ただし、親が亡くなった際に財産を相続した人、または、遺贈を受けた人が、親からその相続開始前3年以内に贈与を受けた財産があるときには、相続税の計算上、贈与を受けた財産の価額(贈与時の価額)を課税価格に加算する必要があるので注意が必要です。
この場合、3年以内の贈与であれば、贈与税がかかっていたかどうかに関係なく、基礎控除額110万円以下の贈与財産や、亡くなった年に贈与されている財産の価額も加算されることになります。
もっとも、生前に贈与された財産であっても、次の財産については加算する必要はありません。

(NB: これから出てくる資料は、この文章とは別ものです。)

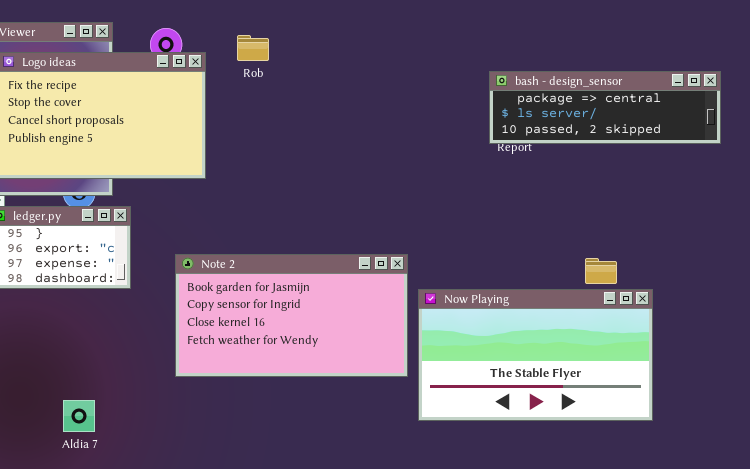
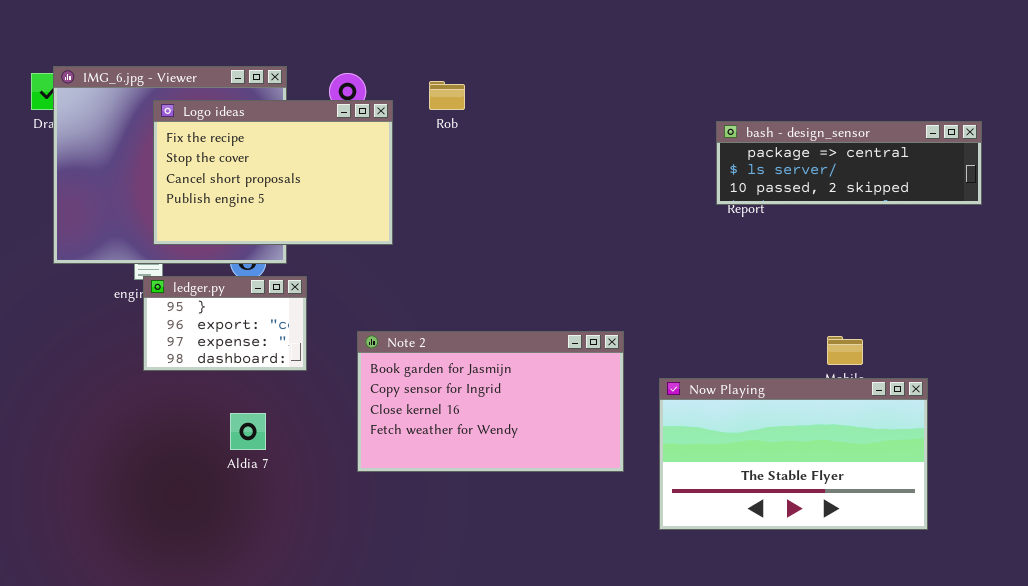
Now Playing: [418,289,653,421] -> [659,378,928,530], moved
Aldia 7: [63,400,95,432] -> [230,413,266,450], moved

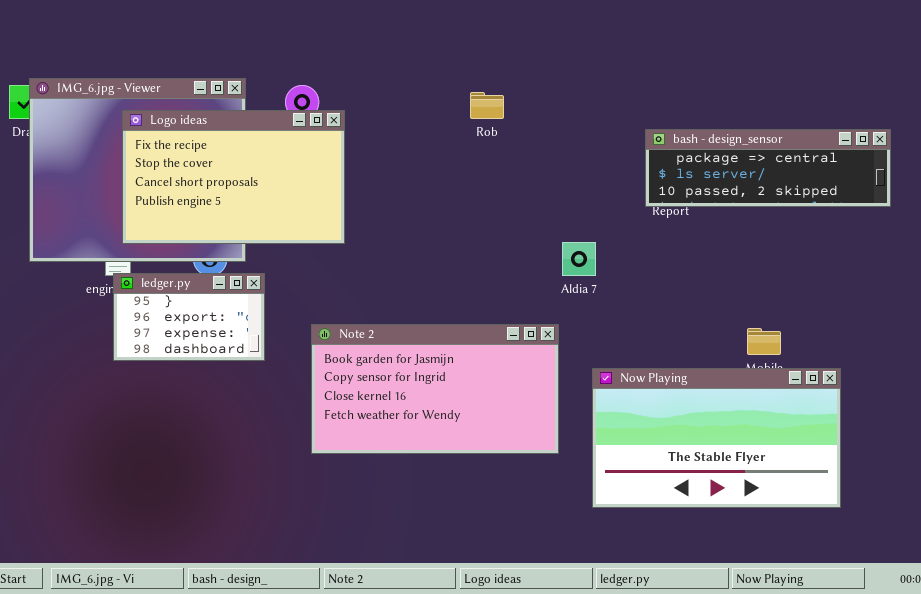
Rob: [429,81,465,110] -> [470,92,504,119], moved
Aldia 7: [230,413,266,450] -> [562,242,596,276], moved

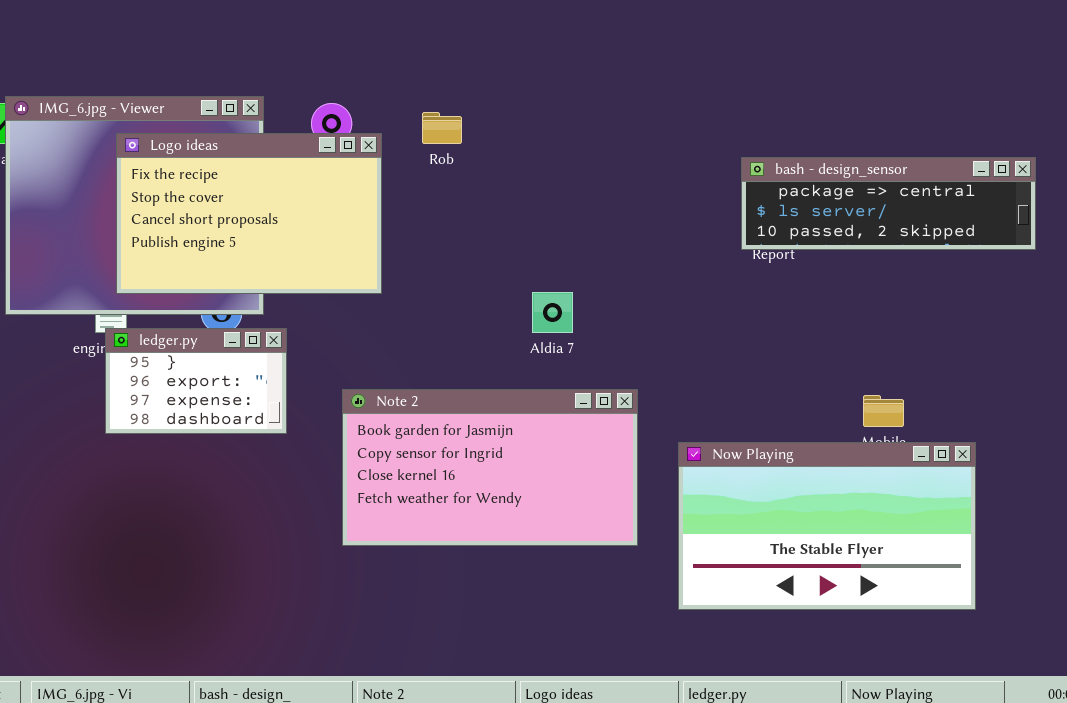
Rob: [470,92,504,119] -> [422,112,462,144], moved
Aldia 7: [562,242,596,276] -> [532,292,573,333], moved

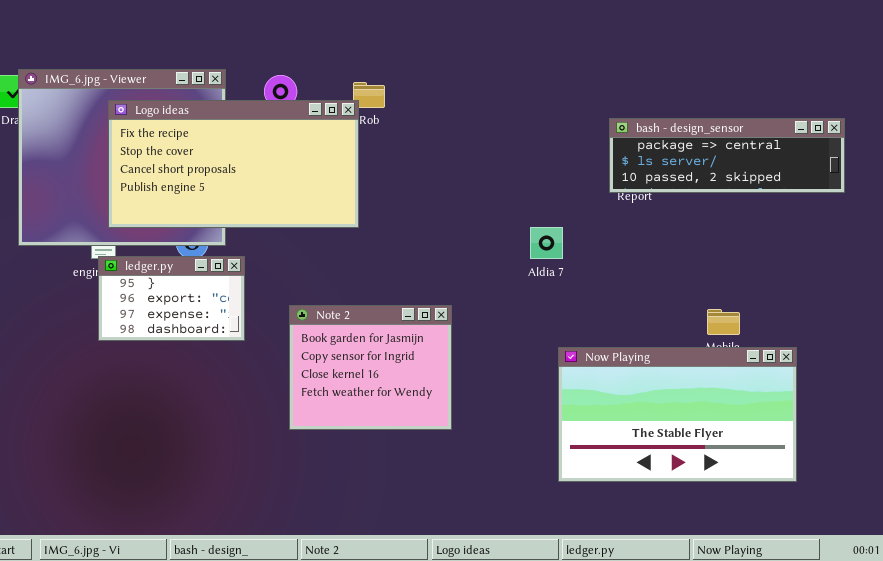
Logo ideas: [116,133,382,294] -> [108,100,359,228], resized
Aldia 7: [532,292,573,333] -> [530,227,563,259], moved
Note 2: [342,389,638,546] -> [289,305,452,430], resized

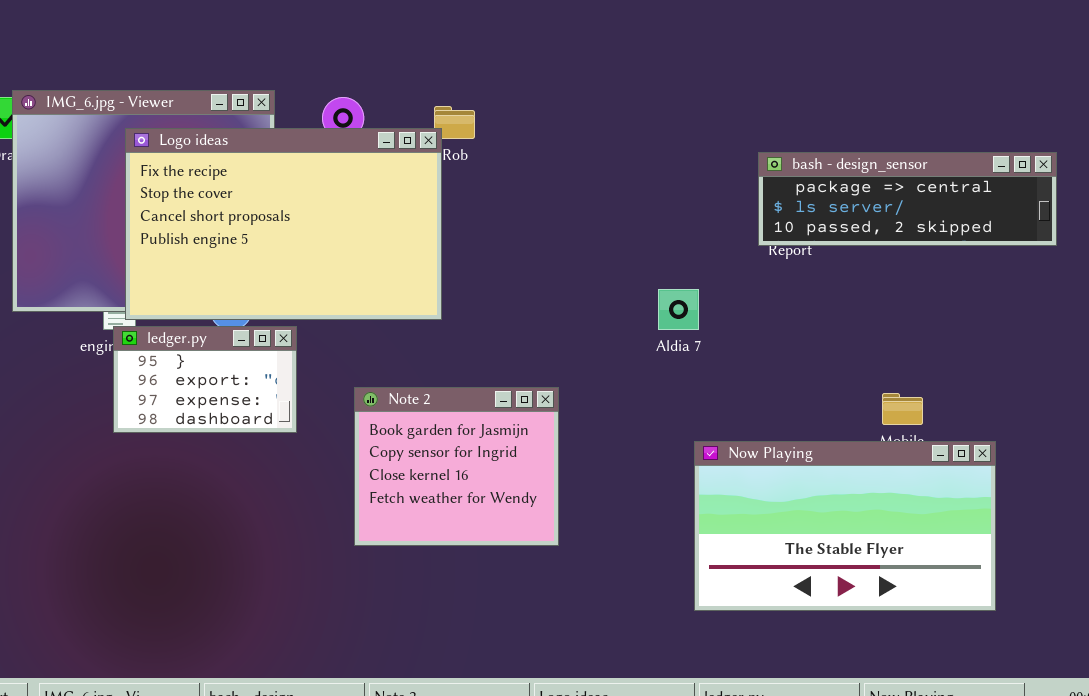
Logo ideas: [108,100,359,228] -> [125,128,442,320], resized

①贈与税の配偶者控除の特例を受けている、又は、受けようとする財産のうち、その配偶者控除額に相当する金額
②直系尊属から贈与を受けた住宅取得等資金のうち、非課税の適用を受けた金額
③直系尊属から一括贈与を受けた教育資金のうち、非課税の適用を受けた金額
④直系尊属から一括贈与を受けた結婚・子育て資金のうち、非課税の適用を受けた金額
また、この生前贈与加算の対象となる人は、「財産を相続、または、遺贈を受けた人」となるため、相続の際に代襲相続人とならない孫、遺贈を受けない孫については、3年以内の生前贈与であっても加算する必要はありません。
つまり、直接の相続人ではなく、遺贈も受けない孫への生前贈与については、仮に亡くなった年に生前贈与をしていたとしても、加算する必要がないということを覚えておくと良いでしょう。
以上、ご参考になさってみてください。